Two pieces from today's NY Times

Tom Zeller makes a similar observation in his "Link by Link" column today as I made in the Merc yesterday:

    In the digital age, the music industry faces two basic choices - either make it too risky to upload and download copyrighted files (or to even create software that allows people to do so), or completely rethink the business.

    So far, the industry has relied on the former strategy. But each new court victory arrives years behind the next digital innovation, born in some college dorm where an abiding geekiness is the motivator and earning profits means little. However valid the industry's desire to protect its products, trying to stop file sharing has become a Sisyphean exercise. (Emphasis mine.)

That goes for movies and TV shows, too. Zeller also quotes Eric Garland of the research firm Big Champagne:

"`It is the consumers' increasingly powerful position,' [Garland] said, that will define the new marketplace."

The article brings up the idea of some sort of monthly media subscription fee, which would be divvied up among studios, labels, and artists based on what a consumer watched or listened to. Garland says content may be viewed as a utility, like water from a tap. Interesting idea - but right now it's hard for me to imagine consumers accepting it.

The headline on Zeller's piece is, "The Imps of File Sharing May Lose in Court, But They Are Winning in the Marketplace."

The second piece in today's Times makes a similar assumption, but even questions whether last week's Supreme Court ruling was really even a defeat for file-sharing. It's titled, "Forget the Bootleg, Just Download the Movie Legally."

    The studios have been working for months to confront the technological and business challenges of digital sales.

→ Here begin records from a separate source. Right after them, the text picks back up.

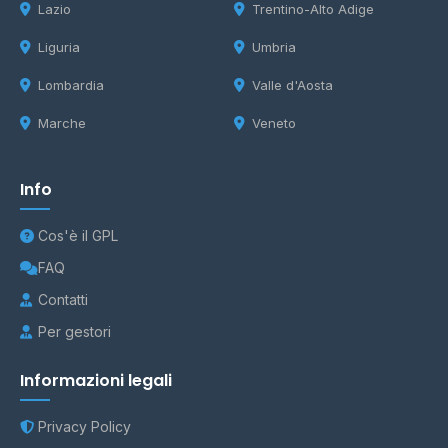
Lazio
Trentino-Alto Adige
Liguria
Umbria
Lombardia
Valle d'Aosta
Marche
Veneto
Info
Cos'è il GPL
FAQ
Contatti
Per gestori
Informazioni legali
Privacy Policy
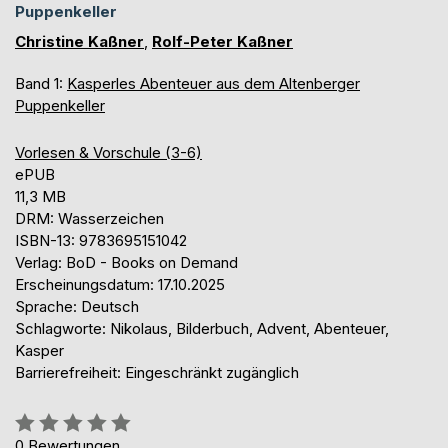
Puppenkeller
Christine Kaßner
,
Rolf-Peter Kaßner
Band 1:
Kasperles Abenteuer aus dem Altenberger
Puppenkeller
Vorlesen & Vorschule (3-6)
ePUB
11,3 MB
DRM: Wasserzeichen
ISBN-13: 9783695151042
Verlag: BoD - Books on Demand
Erscheinungsdatum: 17.10.2025
Sprache: Deutsch
Schlagworte: Nikolaus, Bilderbuch, Advent, Abenteuer,
Kasper
Barrierefreiheit: Eingeschränkt zugänglich
Bewertung::
0%
0
Bewertungen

Those initiatives gained new urgency on June 27 when the Supreme Court ruled that companies distributing software that allows users to trade pirated copies of audio and video files are liable for copyright infringement only if they induce users to break the law. (My emphasis.)

Studios are digitizing more of their film libraries, and Disney president Bob Iger is talking about making "Desperate Housewives" available for download the day after it airs, with DVD-like "special features."

OK - but enough talk - let's see some action.

Josh Goldman, CEO of Akimbo Systems, hits the nail on the head when he says that some experimentation is happening, but that "everyone is holding back the best of their programming until they figure out the right model."